21. Honest technical critique
Objection 1: LLM extraction can introduce error. True. CKF trades one problem for another: part of the generation error migrates to compile time. Mitigation: mandatory source trace, confidence, source_basis, validators, numeric guards, human review, intrinsic evaluation, compiler versioning.
Objection 2: recall loss. Yes. If compilation omits a rule or exception, downstream is limited. Mitigation: keep retrieval_chunks alongside structured objects, also index original text, measure coverage, fall back to source retrieval, detect low coverage.
Objection 3: schema too rigid. Possible, especially across heterogeneous domains. Mitigation: extensibility, optional fields, domain-specific sections, schema versioning, custom object types.
Objection 4: compilation cost. Yes. CKF only pays off when the document is reused, audited, or queried many times — or when errors are costly. Not ideal for disposable, simple, or low-criticality content.

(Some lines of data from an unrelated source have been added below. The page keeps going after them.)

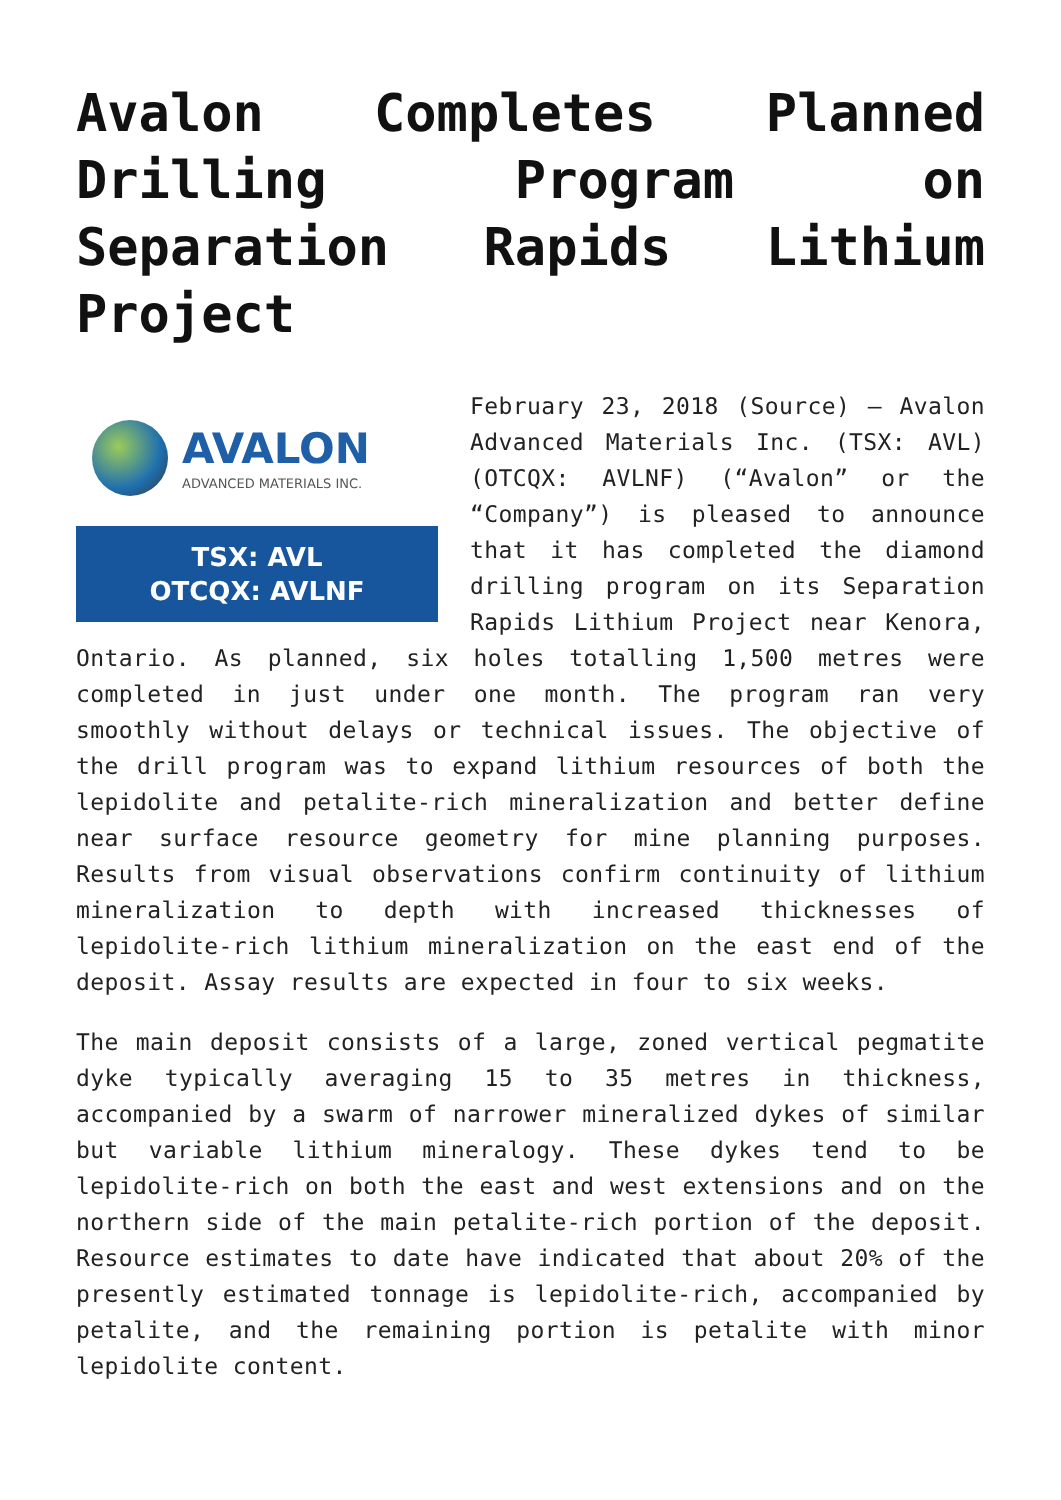Avalon Completes Planned Drilling Program on Separation Rapids Lithium Project
AVALON
ADVANCED MATERIALS INC.
TSX: AVL
OTCQX: AVLNF
February 23, 2018 (Source) — Avalon Advanced Materials Inc. (TSX: AVL) (OTCQX: AVLNF) (“Avalon” or the “Company”) is pleased to announce that it has completed the diamond drilling program on its Separation Rapids Lithium Project near Kenora, Ontario. As planned, six holes totalling 1,500 metres were completed in just under one month. The program ran very smoothly without delays or technical issues. The objective of the drill program was to expand lithium resources of both the lepidolite and petalite-rich mineralization and better define near surface resource geometry for mine planning purposes. Results from visual observations confirm continuity of lithium mineralization to depth with increased thicknesses of lepidolite-rich lithium mineralization on the east end of the deposit. Assay results are expected in four to six weeks.
The main deposit consists of a large, zoned vertical pegmatite dyke typically averaging 15 to 35 metres in thickness, accompanied by a swarm of narrower mineralized dykes of similar but variable lithium mineralogy. These dykes tend to be lepidolite-rich on both the east and west extensions and on the northern side of the main petalite-rich portion of the deposit. Resource estimates to date have indicated that about 20% of the presently estimated tonnage is lepidolite-rich, accompanied by petalite, and the remaining portion is petalite with minor lepidolite content.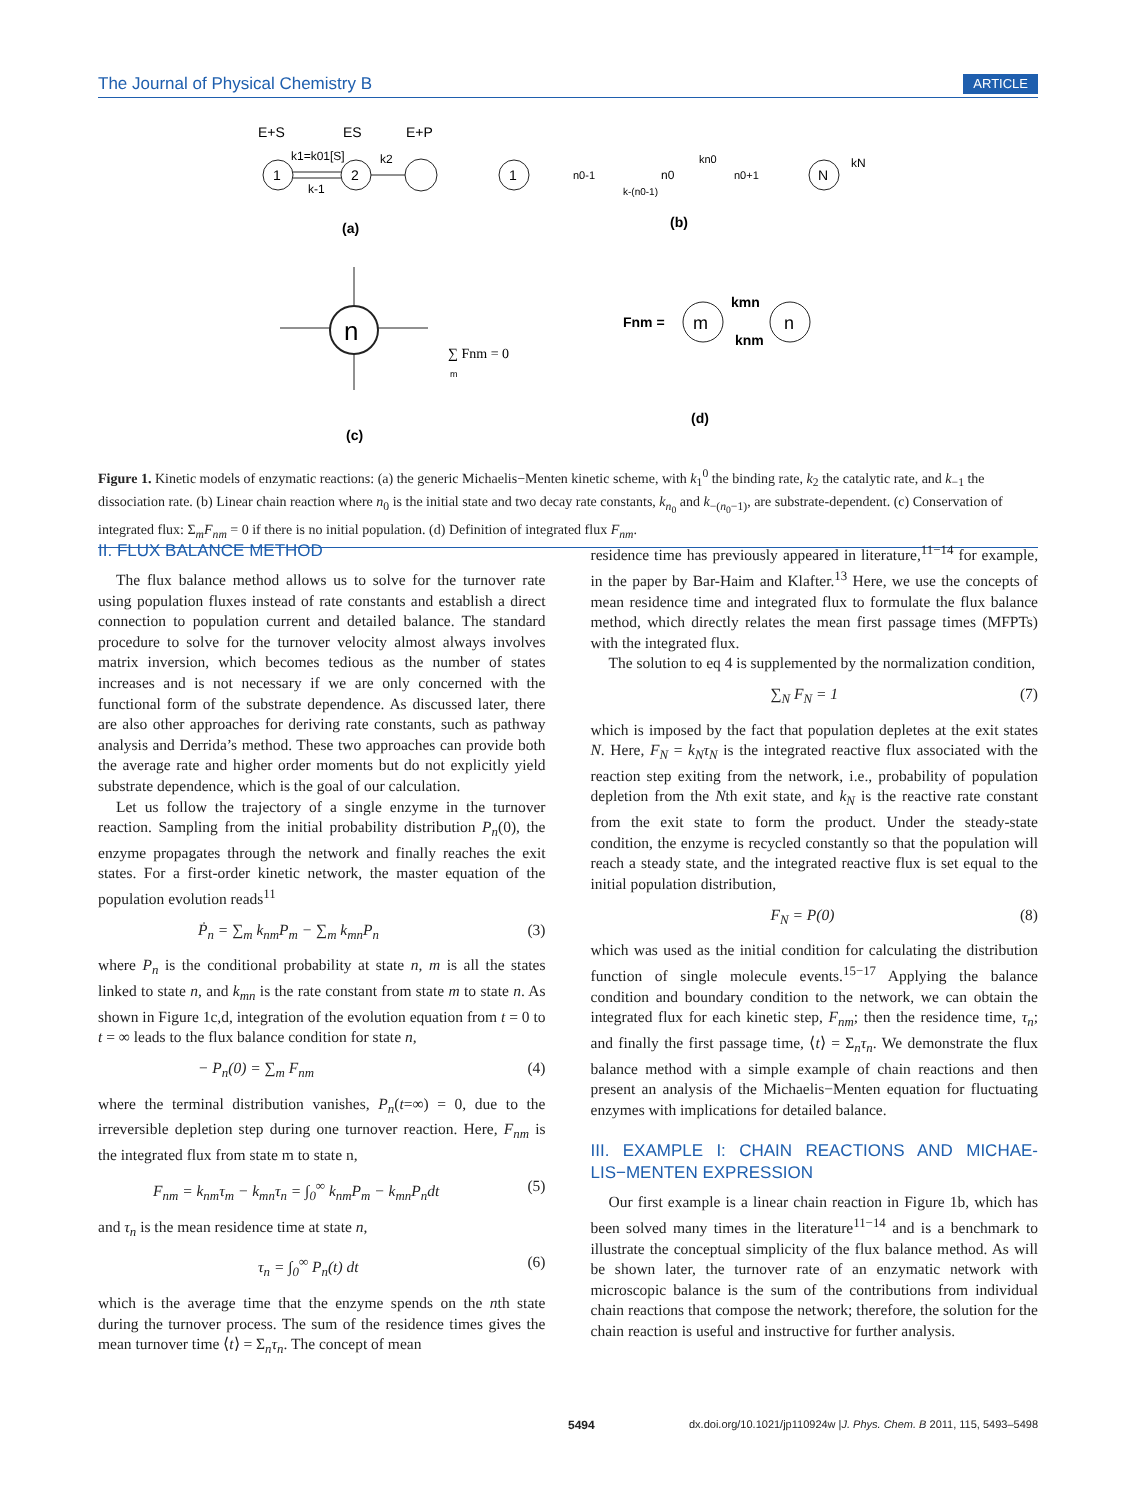The Journal of Physical Chemistry B ARTICLE
E+S
ES
E+P
1
2
k1=k01[S]
k2
k-1
(a)
1
n0-1
n0
n0+1
N
kn0
kN
k-(n0-1)
(b)
n
∑ Fnm = 0
m
(c)
Fnm =
m
n
kmn
knm
(d)
Figure 1. Kinetic models of enzymatic reactions: (a) the generic Michaelis−Menten kinetic scheme, with k<sub>1</sub><sup>0</sup> the binding rate, k<sub>2</sub> the catalytic rate, and k<sub>−1</sub> the dissociation rate. (b) Linear chain reaction where n<sub>0</sub> is the initial state and two decay rate constants, k<sub>n<sub>0</sub></sub> and k<sub>−(n<sub>0</sub>−1)</sub>, are substrate-dependent. (c) Conservation of integrated flux: Σ<sub>m</sub>F<sub>nm</sub> = 0 if there is no initial population. (d) Definition of integrated flux F<sub>nm</sub>.
II. FLUX BALANCE METHOD
The flux balance method allows us to solve for the turnover rate using population fluxes instead of rate constants and establish a direct connection to population current and detailed balance. The standard procedure to solve for the turnover velocity almost always involves matrix inversion, which becomes tedious as the number of states increases and is not necessary if we are only concerned with the functional form of the substrate dependence. As discussed later, there are also other approaches for deriving rate constants, such as pathway analysis and Derrida’s method. These two approaches can provide both the average rate and higher order moments but do not explicitly yield substrate dependence, which is the goal of our calculation.
Let us follow the trajectory of a single enzyme in the turnover reaction. Sampling from the initial probability distribution P<sub>n</sub>(0), the enzyme propagates through the network and finally reaches the exit states. For a first-order kinetic network, the master equation of the population evolution reads<sup>11</sup>
Ṗ<sub>n</sub> = ∑<sub>m</sub> k<sub>nm</sub>P<sub>m</sub> − ∑<sub>m</sub> k<sub>mn</sub>P<sub>n</sub> (3)
where P<sub>n</sub> is the conditional probability at state n, m is all the states linked to state n, and k<sub>mn</sub> is the rate constant from state m to state n. As shown in Figure 1c,d, integration of the evolution equation from t = 0 to t = ∞ leads to the flux balance condition for state n,
− P<sub>n</sub>(0) = ∑<sub>m</sub> F<sub>nm</sub> (4)
where the terminal distribution vanishes, P<sub>n</sub>(t=∞) = 0, due to the irreversible depletion step during one turnover reaction. Here, F<sub>nm</sub> is the integrated flux from state m to state n,
F<sub>nm</sub> = k<sub>nm</sub>τ<sub>m</sub> − k<sub>mn</sub>τ<sub>n</sub> = ∫<sub>0</sub><sup>∞</sup> k<sub>nm</sub>P<sub>m</sub> − k<sub>mn</sub>P<sub>n</sub>dt (5)
and τ<sub>n</sub> is the mean residence time at state n,
τ<sub>n</sub> = ∫<sub>0</sub><sup>∞</sup> P<sub>n</sub>(t) dt (6)
which is the average time that the enzyme spends on the nth state during the turnover process. The sum of the residence times gives the mean turnover time ⟨t⟩ = Σ<sub>n</sub>τ<sub>n</sub>. The concept of mean
residence time has previously appeared in literature,<sup>11−14</sup> for example, in the paper by Bar-Haim and Klafter.<sup>13</sup> Here, we use the concepts of mean residence time and integrated flux to formulate the flux balance method, which directly relates the mean first passage times (MFPTs) with the integrated flux.
The solution to eq 4 is supplemented by the normalization condition,
∑<sub>N</sub> F<sub>N</sub> = 1 (7)
which is imposed by the fact that population depletes at the exit states N. Here, F<sub>N</sub> = k<sub>N</sub>τ<sub>N</sub> is the integrated reactive flux associated with the reaction step exiting from the network, i.e., probability of population depletion from the Nth exit state, and k<sub>N</sub> is the reactive rate constant from the exit state to form the product. Under the steady-state condition, the enzyme is recycled constantly so that the population will reach a steady state, and the integrated reactive flux is set equal to the initial population distribution,
F<sub>N</sub> = P(0) (8)
which was used as the initial condition for calculating the distribution function of single molecule events.<sup>15−17</sup> Applying the balance condition and boundary condition to the network, we can obtain the integrated flux for each kinetic step, F<sub>nm</sub>; then the residence time, τ<sub>n</sub>; and finally the first passage time, ⟨t⟩ = Σ<sub>n</sub>τ<sub>n</sub>. We demonstrate the flux balance method with a simple example of chain reactions and then present an analysis of the Michaelis−Menten equation for fluctuating enzymes with implications for detailed balance.
III. EXAMPLE I: CHAIN REACTIONS AND MICHAE-LIS−MENTEN EXPRESSION
Our first example is a linear chain reaction in Figure 1b, which has been solved many times in the literature<sup>11−14</sup> and is a benchmark to illustrate the conceptual simplicity of the flux balance method. As will be shown later, the turnover rate of an enzymatic network with microscopic balance is the sum of the contributions from individual chain reactions that compose the network; therefore, the solution for the chain reaction is useful and instructive for further analysis.
5494 dx.doi.org/10.1021/jp110924w |J. Phys. Chem. B 2011, 115, 5493–5498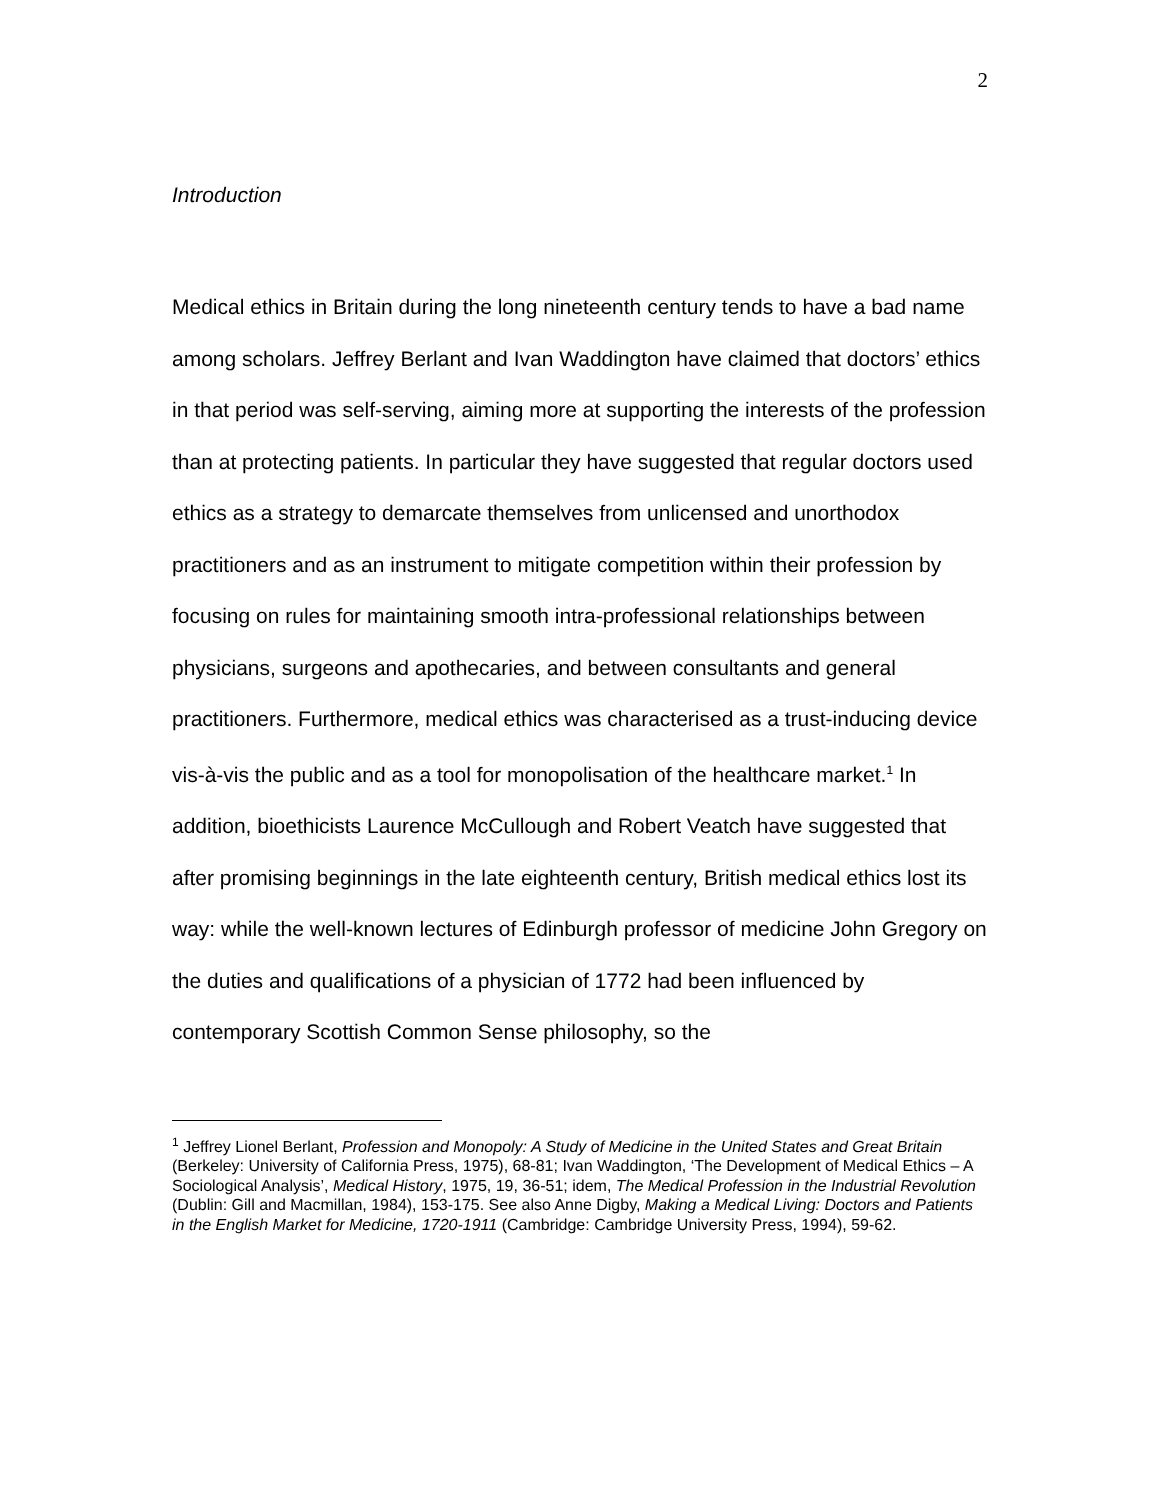2
Introduction
Medical ethics in Britain during the long nineteenth century tends to have a bad name among scholars. Jeffrey Berlant and Ivan Waddington have claimed that doctors’ ethics in that period was self-serving, aiming more at supporting the interests of the profession than at protecting patients. In particular they have suggested that regular doctors used ethics as a strategy to demarcate themselves from unlicensed and unorthodox practitioners and as an instrument to mitigate competition within their profession by focusing on rules for maintaining smooth intra-professional relationships between physicians, surgeons and apothecaries, and between consultants and general practitioners. Furthermore, medical ethics was characterised as a trust-inducing device vis-à-vis the public and as a tool for monopolisation of the healthcare market.<sup>1</sup> In addition, bioethicists Laurence McCullough and Robert Veatch have suggested that after promising beginnings in the late eighteenth century, British medical ethics lost its way: while the well-known lectures of Edinburgh professor of medicine John Gregory on the duties and qualifications of a physician of 1772 had been influenced by contemporary Scottish Common Sense philosophy, so the
<sup>1</sup> Jeffrey Lionel Berlant, Profession and Monopoly: A Study of Medicine in the United States and Great Britain (Berkeley: University of California Press, 1975), 68-81; Ivan Waddington, ‘The Development of Medical Ethics – A Sociological Analysis’, Medical History, 1975, 19, 36-51; idem, The Medical Profession in the Industrial Revolution (Dublin: Gill and Macmillan, 1984), 153-175. See also Anne Digby, Making a Medical Living: Doctors and Patients in the English Market for Medicine, 1720-1911 (Cambridge: Cambridge University Press, 1994), 59-62.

22. Where CKF tends to be strong
Long documents, standards, policies, contracts, manuals, procedures, compliance, exceptions, multi-version corpora, high error cost, citation/audit requirements, decision- or workflow-executing agents.
23. Where CKF tends to be weak
Simple factual questions, short documents, ephemeral content, broad exploratory search, raw-recall-dominant tasks, very noisy corpora without good extraction, free-generation-acceptable tasks, scenarios with no reuse of the compiled package.
24. Research framing
Explicit typed knowledge objects with source-grounded provenance, generated at indexing time from human documents, improve downstream answer faithfulness, exception handling, and compositional correctness under constrained context budgets compared to passage-only RAG.
The relevant experiment isn't "CKF looks more organized" but: does CKF improve evidence recall/precision and answer faithfulness for compositional, procedural, and exception-sensitive queries — controlling for same documents, model, context budget, query set, evaluation rubric, and comparable retrieval infrastructure?
25. Specialist summary
CKF is best understood as an intermediate IR layer — document-grounded, typed, provenance-aware, multi-granular — for knowledge-intensive NLP. It turns documents into retrievable objects richer than chunks and less rigid than a full KG.
It promises better evidence selection, evidence assembly, grounding, citation, exception handling, procedural correctness, abstention, context efficiency, and agentic use. Its biggest weakness is compilation quality — so CKF's validity depends on rigorous intrinsic evaluation and, above all, on extrinsic gains in downstream tasks.
In one technical sentence: CKF is a semantic document compilation layer that produces typed, source-grounded, retrieval-ready knowledge objects to improve retrieval-augmented reasoning and reduce composition errors in document-based AI systems.
Closing
The document is not the knowledge. The knowledge has to be compiled. CKF is the same idea, whether you tell it to a child with a dinosaur book or to a researcher with a retrieval stack — it just gains resolution as the audience changes.